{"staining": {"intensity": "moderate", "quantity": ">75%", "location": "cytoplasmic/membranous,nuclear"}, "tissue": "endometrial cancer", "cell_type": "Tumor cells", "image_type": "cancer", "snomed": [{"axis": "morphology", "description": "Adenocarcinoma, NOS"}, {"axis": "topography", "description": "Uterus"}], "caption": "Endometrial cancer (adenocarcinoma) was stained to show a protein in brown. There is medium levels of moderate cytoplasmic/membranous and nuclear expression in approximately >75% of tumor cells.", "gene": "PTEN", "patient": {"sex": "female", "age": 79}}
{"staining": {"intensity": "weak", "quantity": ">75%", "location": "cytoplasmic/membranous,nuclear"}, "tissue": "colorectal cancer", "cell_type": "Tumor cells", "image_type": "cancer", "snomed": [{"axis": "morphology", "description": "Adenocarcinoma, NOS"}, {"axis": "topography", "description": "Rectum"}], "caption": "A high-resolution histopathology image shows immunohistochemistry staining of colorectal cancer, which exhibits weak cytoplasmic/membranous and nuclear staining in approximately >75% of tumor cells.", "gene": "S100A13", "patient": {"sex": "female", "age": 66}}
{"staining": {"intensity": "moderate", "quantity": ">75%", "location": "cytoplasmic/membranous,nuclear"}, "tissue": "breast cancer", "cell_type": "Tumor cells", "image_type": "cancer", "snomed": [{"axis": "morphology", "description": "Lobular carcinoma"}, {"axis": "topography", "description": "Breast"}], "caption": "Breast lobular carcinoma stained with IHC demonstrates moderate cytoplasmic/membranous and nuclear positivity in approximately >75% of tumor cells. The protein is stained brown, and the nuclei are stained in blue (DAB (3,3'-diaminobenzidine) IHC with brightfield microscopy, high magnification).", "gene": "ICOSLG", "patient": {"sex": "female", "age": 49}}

• **Work to complete**: Every line above is to be transcribed exactly.

• **Answer for the task**:
{"staining": {"intensity": "moderate", "quantity": ">75%", "location": "cytoplasmic/membranous,nuclear"}, "tissue": "endometrial cancer", "cell_type": "Tumor cells", "image_type": "cancer", "snomed": [{"axis": "morphology", "description": "Adenocarcinoma, NOS"}, {"axis": "topography", "description": "Uterus"}], "caption": "Endometrial cancer (adenocarcinoma) was stained to show a protein in brown. There is medium levels of moderate cytoplasmic/membranous and nuclear expression in approximately >75% of tumor cells.", "gene": "PTEN", "patient": {"sex": "female", "age": 79}}
{"staining": {"intensity": "weak", "quantity": ">75%", "location": "cytoplasmic/membranous,nuclear"}, "tissue": "colorectal cancer", "cell_type": "Tumor cells", "image_type": "cancer", "snomed": [{"axis": "morphology", "description": "Adenocarcinoma, NOS"}, {"axis": "topography", "description": "Rectum"}], "caption": "A high-resolution histopathology image shows immunohistochemistry staining of colorectal cancer, which exhibits weak cytoplasmic/membranous and nuclear staining in approximately >75% of tumor cells.", "gene": "S100A13", "patient": {"sex": "female", "age": 66}}
{"staining": {"intensity": "moderate", "quantity": ">75%", "location": "cytoplasmic/membranous,nuclear"}, "tissue": "breast cancer", "cell_type": "Tumor cells", "image_type": "cancer", "snomed": [{"axis": "morphology", "description": "Lobular carcinoma"}, {"axis": "topography", "description": "Breast"}], "caption": "Breast lobular carcinoma stained with IHC demonstrates moderate cytoplasmic/membranous and nuclear positivity in approximately >75% of tumor cells. The protein is stained brown, and the nuclei are stained in blue (DAB (3,3'-diaminobenzidine) IHC with brightfield microscopy, high magnification).", "gene": "ICOSLG", "patient": {"sex": "female", "age": 49}}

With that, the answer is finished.